:: Records

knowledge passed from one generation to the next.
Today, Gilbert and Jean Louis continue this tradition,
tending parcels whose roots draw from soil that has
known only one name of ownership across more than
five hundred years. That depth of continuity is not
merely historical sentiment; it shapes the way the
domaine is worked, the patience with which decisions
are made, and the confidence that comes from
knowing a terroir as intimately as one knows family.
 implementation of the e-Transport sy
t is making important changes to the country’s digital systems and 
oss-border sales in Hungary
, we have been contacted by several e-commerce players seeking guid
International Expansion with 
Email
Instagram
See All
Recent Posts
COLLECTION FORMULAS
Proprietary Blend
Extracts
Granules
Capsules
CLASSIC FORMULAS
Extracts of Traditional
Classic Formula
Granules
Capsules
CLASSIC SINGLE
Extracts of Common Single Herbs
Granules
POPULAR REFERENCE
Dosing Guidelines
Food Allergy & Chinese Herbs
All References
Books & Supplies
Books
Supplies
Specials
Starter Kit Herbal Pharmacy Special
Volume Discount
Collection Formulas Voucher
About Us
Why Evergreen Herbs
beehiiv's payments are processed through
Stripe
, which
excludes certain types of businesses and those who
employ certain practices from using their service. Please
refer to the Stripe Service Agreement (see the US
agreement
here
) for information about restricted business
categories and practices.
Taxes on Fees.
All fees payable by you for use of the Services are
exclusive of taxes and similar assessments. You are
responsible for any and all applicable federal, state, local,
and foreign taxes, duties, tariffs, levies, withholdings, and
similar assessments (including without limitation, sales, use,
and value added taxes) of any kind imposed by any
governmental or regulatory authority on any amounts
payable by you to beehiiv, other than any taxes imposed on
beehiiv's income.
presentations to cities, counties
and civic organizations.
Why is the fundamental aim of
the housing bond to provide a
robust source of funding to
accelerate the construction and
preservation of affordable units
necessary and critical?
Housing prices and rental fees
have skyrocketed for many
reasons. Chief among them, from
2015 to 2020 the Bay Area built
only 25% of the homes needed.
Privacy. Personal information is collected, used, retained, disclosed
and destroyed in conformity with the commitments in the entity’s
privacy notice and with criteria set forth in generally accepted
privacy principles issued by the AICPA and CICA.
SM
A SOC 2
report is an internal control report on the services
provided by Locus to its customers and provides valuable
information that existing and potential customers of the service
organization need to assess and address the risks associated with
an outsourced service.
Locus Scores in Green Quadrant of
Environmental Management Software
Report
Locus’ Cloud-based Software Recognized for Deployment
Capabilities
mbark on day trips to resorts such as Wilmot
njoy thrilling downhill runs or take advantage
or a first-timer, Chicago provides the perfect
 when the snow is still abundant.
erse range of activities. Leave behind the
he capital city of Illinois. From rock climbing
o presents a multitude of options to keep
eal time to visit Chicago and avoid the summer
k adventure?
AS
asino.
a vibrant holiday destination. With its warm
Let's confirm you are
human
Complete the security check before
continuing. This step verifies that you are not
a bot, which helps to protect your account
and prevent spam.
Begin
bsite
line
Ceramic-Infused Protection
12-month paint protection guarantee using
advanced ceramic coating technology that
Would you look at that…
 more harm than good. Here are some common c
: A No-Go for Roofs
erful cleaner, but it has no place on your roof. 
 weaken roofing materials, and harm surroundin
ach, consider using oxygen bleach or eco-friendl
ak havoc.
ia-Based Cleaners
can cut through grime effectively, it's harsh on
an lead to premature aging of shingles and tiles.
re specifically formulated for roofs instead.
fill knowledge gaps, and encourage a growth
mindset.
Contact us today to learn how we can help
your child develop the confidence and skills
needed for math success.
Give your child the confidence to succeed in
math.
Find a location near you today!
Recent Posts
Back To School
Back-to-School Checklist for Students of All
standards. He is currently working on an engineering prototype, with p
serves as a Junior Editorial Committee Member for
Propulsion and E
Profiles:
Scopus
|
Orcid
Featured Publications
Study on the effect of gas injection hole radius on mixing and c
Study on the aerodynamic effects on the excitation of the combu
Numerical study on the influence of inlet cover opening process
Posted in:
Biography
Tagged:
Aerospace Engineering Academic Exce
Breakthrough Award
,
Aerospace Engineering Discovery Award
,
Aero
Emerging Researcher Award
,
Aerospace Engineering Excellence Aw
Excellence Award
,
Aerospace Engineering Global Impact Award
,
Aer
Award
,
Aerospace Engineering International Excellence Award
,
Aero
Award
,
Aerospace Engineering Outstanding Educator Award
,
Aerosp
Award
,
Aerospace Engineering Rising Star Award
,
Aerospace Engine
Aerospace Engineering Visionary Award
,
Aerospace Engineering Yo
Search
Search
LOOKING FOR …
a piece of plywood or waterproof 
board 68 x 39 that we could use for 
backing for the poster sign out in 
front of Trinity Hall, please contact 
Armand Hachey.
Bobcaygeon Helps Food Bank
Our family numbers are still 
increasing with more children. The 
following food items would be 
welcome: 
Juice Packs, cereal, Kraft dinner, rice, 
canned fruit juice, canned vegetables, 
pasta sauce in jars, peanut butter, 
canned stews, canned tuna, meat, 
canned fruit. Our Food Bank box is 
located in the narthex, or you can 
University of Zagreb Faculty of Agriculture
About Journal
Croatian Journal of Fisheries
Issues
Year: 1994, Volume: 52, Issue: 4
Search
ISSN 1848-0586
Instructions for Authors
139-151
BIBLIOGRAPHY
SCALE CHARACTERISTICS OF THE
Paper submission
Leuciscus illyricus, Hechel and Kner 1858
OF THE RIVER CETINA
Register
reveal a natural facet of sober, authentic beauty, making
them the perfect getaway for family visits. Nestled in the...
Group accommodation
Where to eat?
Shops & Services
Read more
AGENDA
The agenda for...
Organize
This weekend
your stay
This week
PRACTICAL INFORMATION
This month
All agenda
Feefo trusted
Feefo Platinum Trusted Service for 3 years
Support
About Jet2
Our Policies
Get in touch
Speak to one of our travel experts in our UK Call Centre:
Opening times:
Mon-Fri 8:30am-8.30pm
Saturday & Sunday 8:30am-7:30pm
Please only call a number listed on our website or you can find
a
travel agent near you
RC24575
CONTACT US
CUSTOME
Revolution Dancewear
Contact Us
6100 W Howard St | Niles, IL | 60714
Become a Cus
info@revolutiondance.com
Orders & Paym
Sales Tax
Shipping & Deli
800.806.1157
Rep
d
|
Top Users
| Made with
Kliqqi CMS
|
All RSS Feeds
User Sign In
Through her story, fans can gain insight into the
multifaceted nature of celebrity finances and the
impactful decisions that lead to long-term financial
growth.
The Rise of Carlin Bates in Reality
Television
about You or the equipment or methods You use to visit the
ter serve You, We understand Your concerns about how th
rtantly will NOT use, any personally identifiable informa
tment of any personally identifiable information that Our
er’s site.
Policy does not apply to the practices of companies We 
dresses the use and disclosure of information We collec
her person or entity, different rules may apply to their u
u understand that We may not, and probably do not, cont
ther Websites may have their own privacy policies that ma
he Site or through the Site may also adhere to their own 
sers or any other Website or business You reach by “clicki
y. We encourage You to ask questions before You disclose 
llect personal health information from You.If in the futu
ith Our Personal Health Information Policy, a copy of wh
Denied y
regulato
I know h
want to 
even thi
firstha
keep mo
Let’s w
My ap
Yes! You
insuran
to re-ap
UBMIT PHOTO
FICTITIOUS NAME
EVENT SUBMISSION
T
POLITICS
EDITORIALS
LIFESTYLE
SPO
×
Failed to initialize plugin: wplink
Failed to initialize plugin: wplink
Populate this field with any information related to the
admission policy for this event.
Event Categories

::::

- Problem details:
Please copy each line from the material above in which the string "certain" appears.

- Completed task:
excludes certain types of businesses and those who
employ certain practices from using their service. Please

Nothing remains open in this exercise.